● **Work to be completed**: Copy nothing but the text: reproduce each line of the listing exactly and leave the pictures out.

● **Data below**:
-*-*-

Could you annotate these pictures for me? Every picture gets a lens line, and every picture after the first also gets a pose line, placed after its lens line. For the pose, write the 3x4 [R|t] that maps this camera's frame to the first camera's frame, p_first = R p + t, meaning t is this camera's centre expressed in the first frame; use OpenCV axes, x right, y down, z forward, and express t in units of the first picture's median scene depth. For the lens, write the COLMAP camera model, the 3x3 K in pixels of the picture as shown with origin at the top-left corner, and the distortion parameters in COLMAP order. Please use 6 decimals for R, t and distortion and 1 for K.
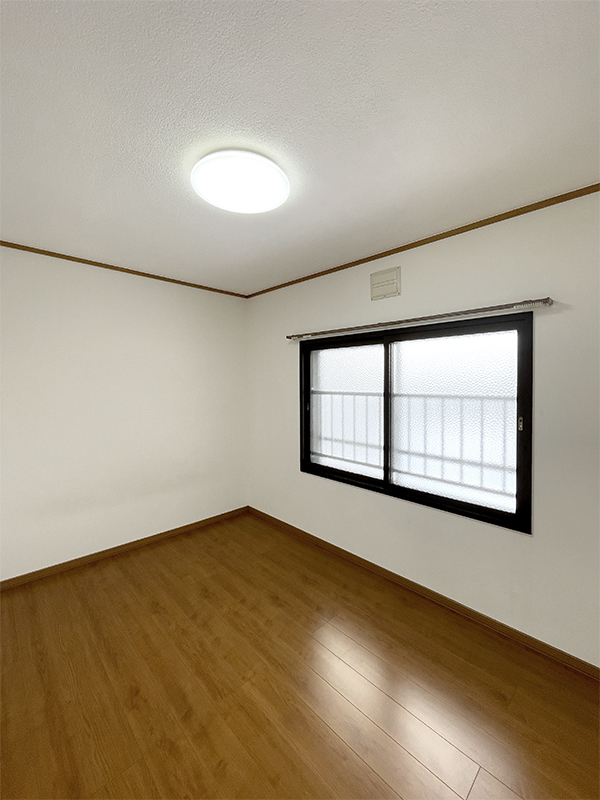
lens RADIAL K [[326.8, 0, 290.5], [0, 326.8, 388.6], [0, 0, 1]] dist [-0.002097, -0.000288]
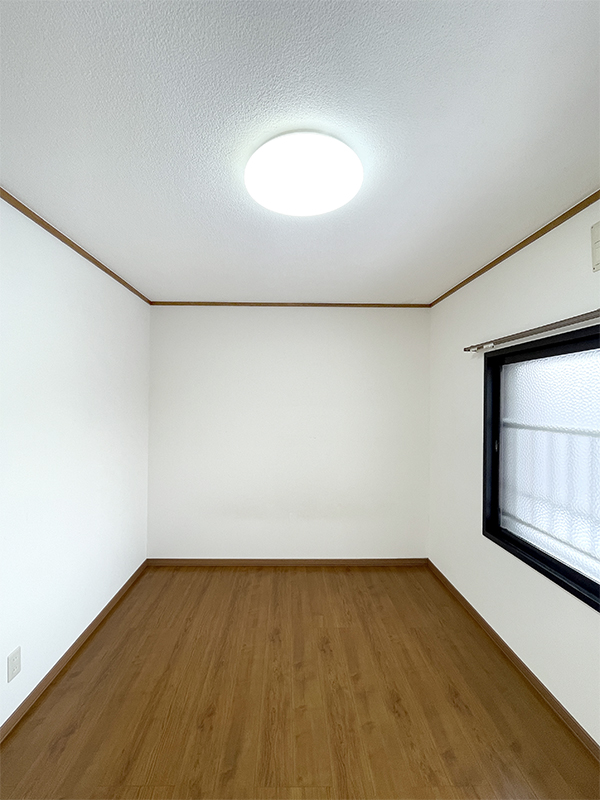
lens RADIAL K [[324.7, 0, 300.0], [0, 324.7, 400.0], [0, 0, 1]] dist [0.000048, -0.000585]
pose [[0.740558, -0.002098, -0.671990, 0.267513], [-0.013378, 0.999751, -0.017864, -0.029635], [0.671860, 0.022220, 0.740345, 0.251821]]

-*-*-

● **Completed task**:
Could you annotate these pictures for me? Every picture gets a lens line, and every picture after the first also gets a pose line, placed after its lens line. For the pose, write the 3x4 [R|t] that maps this camera's frame to the first camera's frame, p_first = R p + t, meaning t is this camera's centre expressed in the first frame; use OpenCV axes, x right, y down, z forward, and express t in units of the first picture's median scene depth. For the lens, write the COLMAP camera model, the 3x3 K in pixels of the picture as shown with origin at the top-left corner, and the distortion parameters in COLMAP order. Please use 6 decimals for R, t and distortion and 1 for K.
lens RADIAL K [[326.8, 0, 290.5], [0, 326.8, 388.6], [0, 0, 1]] dist [-0.002097, -0.000288]
lens RADIAL K [[324.7, 0, 300.0], [0, 324.7, 400.0], [0, 0, 1]] dist [0.000048, -0.000585]
pose [[0.740558, -0.002098, -0.671990, 0.267513], [-0.013378, 0.999751, -0.017864, -0.029635], [0.671860, 0.022220, 0.740345, 0.251821]]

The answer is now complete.